Type 2 diabetes diagnosis criteria
The definition adopted in this study is that of the American Diabetes Association (ADA) [16]
-
Fasting plasma glucose ≥ 7.0 mmol/L twice after 8 h of fasting
-
Occasional blood glucose ≥ 11.1 mmol/L in the presence of symptoms of hyperglycemia (polyuria, polydipsia, unexplained weight loss)
-
Diabetics declared under treatment including oral antidiabetic drugs and/or insulin
High blood pressure diagnosis criteria
Hypertension (HBP) has been defined according to the WHO criteria [17]: mean systolic blood pressure [SBP] greater than 140 mmHg and/or mean diastolic blood pressure [DBP] greater than 90 mmHg, and/or self-reported current treatment for hypertension with antihypertensive drugs.
Obesity diagnosis criteria
The body mass index (BMI) is calculated according to the Quetelet equation. A subject is considered obese if he has a BMI greater than or equal to 30 kg/m2 [14].

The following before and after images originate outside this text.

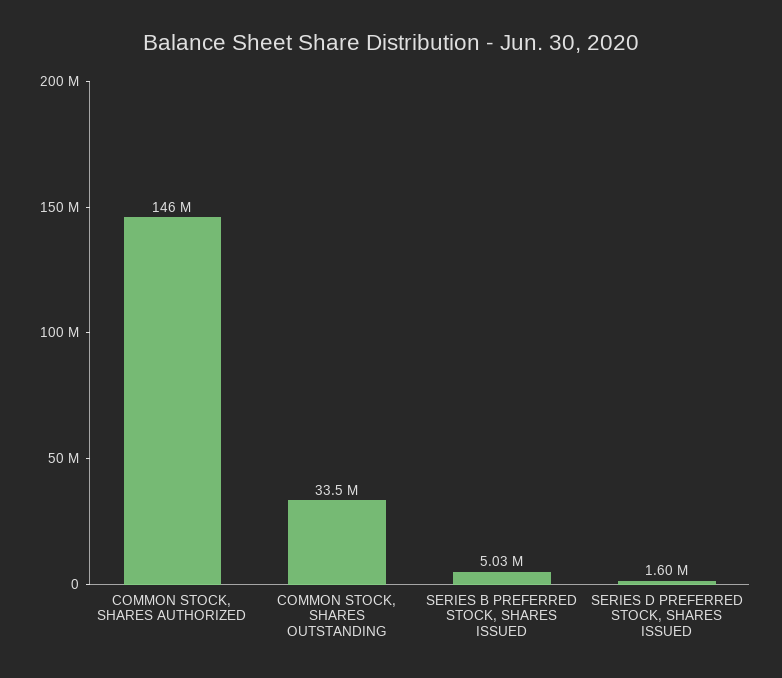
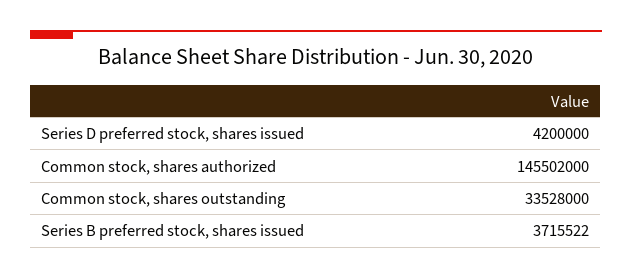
  {
    "COMMON STOCK, SHARES AUTHORIZED": 145502000,
    "COMMON STOCK, SHARES OUTSTANDING": 33528000,
-   "SERIES B PREFERRED STOCK, SHARES ISSUED": 5030000,
+   "SERIES B PREFERRED STOCK, SHARES ISSUED": 3715522,
-   "SERIES D PREFERRED STOCK, SHARES ISSUED": 1600000
+   "SERIES D PREFERRED STOCK, SHARES ISSUED": 4200000
  }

Biochemistry and molecular testing
A multichannel analyzer and dedicated kits (Humastar®, HUMAN Diagnostics, Wiesbaden, Germany) were used for the colorimetric, enzymatic measurement of cholesterol (kit: monotest cholesterol with cholesterol esterase, cholesterol oxidase and peroxidase), triglycerides (kit: peridochrom triglyceride with glycerol phosphate oxidase and peroxidase), and glucose (kit: glucose, glucose oxidase, and peroxidase). Plasma LDL cholesterol levels were calculated according to the Friedewald equation. High-density lipoprotein cholesterol levels were measured after sodium phosphotungstate/magnesium chloride precipitation of chylomicrons and VLDL and LDL cholesterol and then centrifugation. Plasma insulin levels were measured using a microparticle enzyme immune assay running on an AxSYM analyzer (Abbott Laboratories, Abbott Park, Illinois, USA).
Genomic DNA was extracted from white blood cells by using the Stratagene® kit (Agilent Technologies, Les Ulis, France), according to the manufacturer’s protocol. The APOE SNPs (rs429358, rs7412, rs439401, and rs4420638) were genotyped using KASPar technology (KBioscience, Hoddesdon, UK) with the following probes:
rs429358: [GACATGGAGGACGTG[C/T]GCGGCCGCCTGGTGC],
rs7412: [GATGACCTGCAGAAG[C/T]GCCTGGCAGTGTACC],
rs439401: [GCCGGCACTCTCTTC[C/T]CCTCCCACCCCCTCA],
rs4420638: [TGCTACAC TTTTCCT[A/G]GTGTGGTCTACCCGA].
The genotyping success rates ranged from 93 to 96% [13].
Statistical analysis
Statistical analysis was performed with SAS 9.1 software (SAS Institute Inc., Cary, NC, USA). The Hardy-Weinberg equilibrium was tested using a χ2 test with one degree of freedom (d.f.). Some of the biochemical traits (fasting glucose levels, triglycerides, and insulin levels) were not normally distributed; we therefore log-transformed these parameters to obtain normal data distributions. Intergroup comparisons of means were performed with a general linear model, and multivariate logistic regression analyses were used to calculate the odds ratios for MetS, type 2 diabetes (T2D), high blood pressure (HBP), and obesity (Obes). The confounding variables were age, gender, smoking status, and physical activity. After Bonferroni correction, only associations with an uncorrected p value below 0.017 were considered to be statistically significant (i.e., 0.05 divided by the number of polymorphisms considered).